Here’s a quick rundown of the ups and downs of my compo entry, Shifty Shapes, which was written in Unity.
What went well
Usually I make some notes about the top themes in each round of voting, but this time I went in cold. (Honestly: I have a few different game ideas floating around in my head right now, so I was open to doing something off-the-cuff.) I had all of the rules for the game written down within minutes of the theme announcement.
The sliding concept was inspired by a board game called Ricochet Robots that I played in analog gaming at Geek Media Expo, plus standard match-3 mechanics which I’d already figured out an algorithm for in Ludum Dare 30.
I knew I wanted this game to have some nice visual effects, since I envisioned it as one of those shiny mobile puzzle games.
Fortunately, there weren’t a lot of moving pieces in the concept, and I started building the effects early (even before I’d replaced the placeholder art).

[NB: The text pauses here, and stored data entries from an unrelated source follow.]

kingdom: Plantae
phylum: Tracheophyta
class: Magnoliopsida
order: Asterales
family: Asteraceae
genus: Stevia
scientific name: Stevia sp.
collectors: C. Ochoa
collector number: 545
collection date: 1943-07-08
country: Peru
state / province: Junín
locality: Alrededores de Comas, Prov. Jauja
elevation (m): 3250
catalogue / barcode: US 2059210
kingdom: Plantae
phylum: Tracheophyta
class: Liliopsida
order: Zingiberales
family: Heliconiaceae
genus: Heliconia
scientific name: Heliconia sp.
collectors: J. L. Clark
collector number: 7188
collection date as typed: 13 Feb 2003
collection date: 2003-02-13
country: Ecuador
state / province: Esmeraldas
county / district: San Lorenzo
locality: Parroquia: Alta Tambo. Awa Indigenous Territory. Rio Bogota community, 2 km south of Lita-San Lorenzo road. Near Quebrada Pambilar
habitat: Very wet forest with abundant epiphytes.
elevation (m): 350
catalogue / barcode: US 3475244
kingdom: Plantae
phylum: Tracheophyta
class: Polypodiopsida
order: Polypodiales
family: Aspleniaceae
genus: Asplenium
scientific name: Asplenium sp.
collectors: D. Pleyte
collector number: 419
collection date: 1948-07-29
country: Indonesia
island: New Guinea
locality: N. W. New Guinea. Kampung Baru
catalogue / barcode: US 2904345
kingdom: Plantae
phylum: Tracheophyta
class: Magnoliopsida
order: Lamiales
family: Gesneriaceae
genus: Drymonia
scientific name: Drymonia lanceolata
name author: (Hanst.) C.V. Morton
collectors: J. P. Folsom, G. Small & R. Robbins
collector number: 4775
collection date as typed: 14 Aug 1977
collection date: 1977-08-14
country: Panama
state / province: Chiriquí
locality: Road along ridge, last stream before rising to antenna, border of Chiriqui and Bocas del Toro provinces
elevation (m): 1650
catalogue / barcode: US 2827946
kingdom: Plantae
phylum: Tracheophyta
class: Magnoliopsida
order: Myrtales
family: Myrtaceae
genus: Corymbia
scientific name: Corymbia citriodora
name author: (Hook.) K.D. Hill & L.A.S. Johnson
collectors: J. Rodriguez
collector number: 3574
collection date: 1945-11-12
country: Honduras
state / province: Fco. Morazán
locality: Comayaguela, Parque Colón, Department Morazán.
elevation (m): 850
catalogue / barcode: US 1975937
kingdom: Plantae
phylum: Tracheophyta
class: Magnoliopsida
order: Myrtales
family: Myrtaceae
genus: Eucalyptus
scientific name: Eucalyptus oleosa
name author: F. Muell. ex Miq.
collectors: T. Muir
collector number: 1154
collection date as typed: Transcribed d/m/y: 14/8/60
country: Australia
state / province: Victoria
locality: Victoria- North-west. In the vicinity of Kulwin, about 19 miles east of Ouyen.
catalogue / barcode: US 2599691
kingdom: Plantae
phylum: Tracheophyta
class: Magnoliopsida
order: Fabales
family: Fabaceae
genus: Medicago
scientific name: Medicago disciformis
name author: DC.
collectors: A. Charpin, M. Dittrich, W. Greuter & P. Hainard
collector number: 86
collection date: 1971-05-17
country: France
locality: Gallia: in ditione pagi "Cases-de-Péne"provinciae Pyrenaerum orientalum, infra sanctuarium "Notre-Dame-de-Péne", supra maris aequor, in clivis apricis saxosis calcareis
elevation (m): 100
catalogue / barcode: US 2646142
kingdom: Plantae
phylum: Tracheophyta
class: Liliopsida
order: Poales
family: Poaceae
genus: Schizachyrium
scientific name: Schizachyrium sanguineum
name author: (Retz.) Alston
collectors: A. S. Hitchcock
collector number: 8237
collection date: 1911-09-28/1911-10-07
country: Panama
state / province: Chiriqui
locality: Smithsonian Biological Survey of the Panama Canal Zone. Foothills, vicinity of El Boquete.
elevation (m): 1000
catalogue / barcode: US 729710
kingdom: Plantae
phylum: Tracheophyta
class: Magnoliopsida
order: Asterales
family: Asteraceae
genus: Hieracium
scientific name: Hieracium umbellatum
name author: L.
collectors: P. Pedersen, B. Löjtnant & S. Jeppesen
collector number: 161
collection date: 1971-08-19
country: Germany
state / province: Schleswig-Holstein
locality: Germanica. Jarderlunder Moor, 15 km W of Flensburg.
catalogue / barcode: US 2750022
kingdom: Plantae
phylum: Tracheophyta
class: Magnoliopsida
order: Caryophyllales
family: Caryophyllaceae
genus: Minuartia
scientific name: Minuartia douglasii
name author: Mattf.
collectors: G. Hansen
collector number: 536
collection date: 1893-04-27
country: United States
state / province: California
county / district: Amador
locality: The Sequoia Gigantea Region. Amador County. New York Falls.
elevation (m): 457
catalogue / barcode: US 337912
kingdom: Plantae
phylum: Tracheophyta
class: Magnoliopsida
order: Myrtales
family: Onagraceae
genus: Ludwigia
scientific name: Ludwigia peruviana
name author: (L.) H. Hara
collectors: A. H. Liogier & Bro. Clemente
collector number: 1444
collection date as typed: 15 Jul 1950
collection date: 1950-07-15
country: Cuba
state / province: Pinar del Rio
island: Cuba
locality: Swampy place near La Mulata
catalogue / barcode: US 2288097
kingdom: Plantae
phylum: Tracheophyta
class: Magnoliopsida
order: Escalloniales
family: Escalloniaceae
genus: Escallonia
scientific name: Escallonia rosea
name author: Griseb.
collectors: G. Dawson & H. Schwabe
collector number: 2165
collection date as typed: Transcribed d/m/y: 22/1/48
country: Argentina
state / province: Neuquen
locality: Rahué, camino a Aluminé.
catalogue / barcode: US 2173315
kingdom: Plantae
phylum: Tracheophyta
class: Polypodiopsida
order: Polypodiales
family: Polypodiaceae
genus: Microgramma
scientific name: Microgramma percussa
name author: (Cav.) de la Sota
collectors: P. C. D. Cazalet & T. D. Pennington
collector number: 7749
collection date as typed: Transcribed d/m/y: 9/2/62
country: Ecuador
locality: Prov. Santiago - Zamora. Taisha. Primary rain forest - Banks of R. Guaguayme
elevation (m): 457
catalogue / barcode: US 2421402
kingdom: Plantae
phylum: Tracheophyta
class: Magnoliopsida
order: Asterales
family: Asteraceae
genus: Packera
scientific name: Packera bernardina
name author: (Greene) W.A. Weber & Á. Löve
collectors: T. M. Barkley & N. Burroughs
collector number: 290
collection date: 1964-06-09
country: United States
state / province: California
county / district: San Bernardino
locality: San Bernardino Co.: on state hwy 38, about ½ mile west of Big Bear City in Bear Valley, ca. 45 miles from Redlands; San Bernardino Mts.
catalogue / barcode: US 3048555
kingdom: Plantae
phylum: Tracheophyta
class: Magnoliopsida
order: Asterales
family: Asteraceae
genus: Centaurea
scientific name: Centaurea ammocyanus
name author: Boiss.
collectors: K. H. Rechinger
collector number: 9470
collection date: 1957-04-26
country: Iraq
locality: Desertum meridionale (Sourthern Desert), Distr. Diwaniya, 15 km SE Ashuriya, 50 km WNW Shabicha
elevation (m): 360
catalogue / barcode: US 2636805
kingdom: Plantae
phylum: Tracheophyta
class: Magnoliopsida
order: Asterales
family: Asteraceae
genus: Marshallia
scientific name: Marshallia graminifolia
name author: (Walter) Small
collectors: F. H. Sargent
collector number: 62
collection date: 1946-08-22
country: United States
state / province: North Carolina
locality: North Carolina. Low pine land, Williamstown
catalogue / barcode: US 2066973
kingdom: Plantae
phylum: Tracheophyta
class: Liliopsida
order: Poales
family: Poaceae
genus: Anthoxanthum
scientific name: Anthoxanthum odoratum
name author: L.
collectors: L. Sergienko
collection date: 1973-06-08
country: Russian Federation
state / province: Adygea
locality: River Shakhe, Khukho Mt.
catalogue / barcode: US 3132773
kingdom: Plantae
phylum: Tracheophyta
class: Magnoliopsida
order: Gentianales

Animation is something I don’t tend to think about (or I think about so late in the jam that it’s complicated to implement), but a little bit seems to go a long way.
Bouncing UI elements and blocks/items flying to their respective counts were easy to implement. I feel like my biggest win was making item and score counts only increment when the block/item reached it.
The main riff was based on something I’ve played around with before on guitar–variants of C, with Am and Em thrown in. It worked pretty well, which means I spent about 10 minutes working out the tune, leaving most of Sunday for recording and mixing.
Because I wanted new blocks to fill in like a circular progress bar, I ended up having to mess with Unity UI early (as it supports “filled” images). I’ll confess, it’s something I’ve avoided for the longest time, because it’s intimidating.
Rather than mess around with the large block of numbers that don’t seem to change anything (Unity just recalculates the X and Y positions when you change them), I’ve preferred to stick to world space, Camera.orthographicSize and Camera.aspect, 2D Toolkit, etc.
However, I feel like I’ve made serious progress learning Unity UI thanks to this game. And because I didn’t need to dip into 2D Toolkit for text, I think this is the first Ludum Dare where I’ve had no Asset Store dependencies.
There are few things more satisfying as a coder than being able to call a “Reset” method after a Game Over screen (as opposed to “screw it, I’ll just reload the scene”).
What didn’t go well
Block pop-in effect
One of my big plans for visual effects was to have blocks “fill in” like a pie chart. That’s actually pretty complicated if you’re using Unity’s Sprites, and I spent more time than I’d like trying to make it work. Once I realized sprite masking was going to require shader code, I gave up on this approach.
Even though I was reluctant to mess with Unity UI, UI Image supported this exact feature, and I got the effect I wanted. However, I wish there was a way to do this via Sprites, and I spent more time than I’d have liked chasing that solution. (Although, I did do this first thing on Friday night so I could budget my time.)
I’ve been playing around with Krita recently, and because of some of its pen and paint effects, I initially picked it over GIMP. However, the art I created didn’t feel right–it had a dark, hard-contrast feel.
This wasn’t Krita’s fault, I just wasn’t familiar with it. It was definitely a case of thinking a tool based more on physical mediums would magically produce something “painterly” without me having to understand how it worked. I ended up redoing everything (except the cloud particles) in GIMP, and was pretty satisfied with the result, despite spending a lot of extra time on unused art assets.
Because I guess I have something to prove, I decided to try to mix in cajon, banjo, and mandolin in with guitar. I can’t tell whether it works or whether it’s all out of tune, because my first impression changes each time I listen to it.
I suspect part of the problem is I changed the speed on the guitar part in Audacity, and then tried to increase the pitch by the same percentage to compensate. Also, I’m not enough of a musician to pull this sort of thing off with consistent quality (which is why you’ll note all of the non-guitar tracks are mixed very low).
Build and release
To be fair, it went OK, but this is the first time I’ve been frustrated with myself for not planning in advance.
I always go in building for the default Unity 960×600, only to remember on Sunday afternoon that it’s slightly too large for the LD site’s embed (and even a little awkward in my browser). I really need to standardize on a resolution and aspect ratio before I go into a jam. I tend to just jump in the preview window and forget about this part.
Also, given that WebGL builds seem to take somewhat longer than Unity plugin builds did, I need to start planning for this in advance. Luckily, I did a release to itch.io on Saturday, so I was able to iron out some WebGL issues with particle effect sprites early, but it would’ve been stressful if I had waited until Sunday.